The senior management of the world's leading museums are unanimous in believing that the building-up of new talent is a key factor in achieving successful administrations.
The message was delivered during the three-day Summit of Museum Directors which began yesterday and includes some 300 museum directors and experts from around the world.
Men Xianmin, division chief of the State Bureau of Cultural Relics, believes economic globalization has had an enormous impact on cultures in various parts of the world, posing great challenges for their preservation. "For this reason the professionals working in the museums have the especially important task of passing on cultural heritage by their research and studies and thereby provide a better public service."
Pan Zhenzhou, director of the National Museum of China (NMC), created from the successful merger of the former National Museum of Chinese History and National Museum of Chinese Revolutionary History, was directly attributable to the nurturing of high caliber young talent.
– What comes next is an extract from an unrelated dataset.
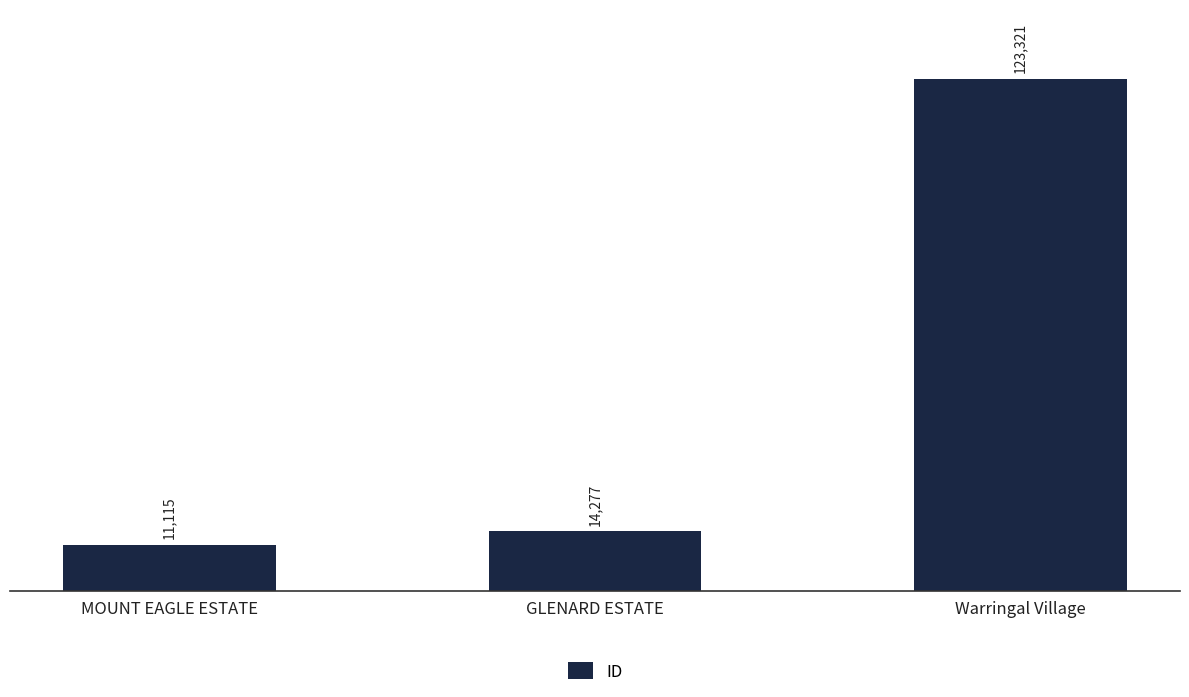

Reading left to right, extract all data points from this chart.

11115	14277	123321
Zheng Xinmiao, director of the Palace Museum, said that owing to the experienced senior experts, his museum, like NMC, has experts in the conserving of bronzes, clocks, and the Ming and Qing dynasty imperial furniture, as well as those skilled in copying, restoring and mounting ancient paintings and calligraphic works.
"However, these unique skills have been inherited and developed in master-and-disciple form," he said.
The directors shared their experiences of new ways to train those young talents working in the museums.
Chen Xiejun, director of Shanghai Museum, thinks apart from offering better salaries and employment packages, a system to motivate better on-the-job training and greater opportunities for exchanging ideas with experts overseas is a good way to nurture young professionals in museums.
"We have more young people involved in the project of compiling the series of books on the collections in Shanghai's Museums, which offers them a good opportunity to advance their studies on the job," said Chen.
The Shanghai Museum has also organized five international forums on ancient bronze, jade, china, calligraphy and painting in the past three years, and this has enabled the young staff to communicate with experts from around the world.
Philippe de Montebello, director of New York's Metropolitan Museum, revealed that he and Chen are currently working on more training exchanges for their experts.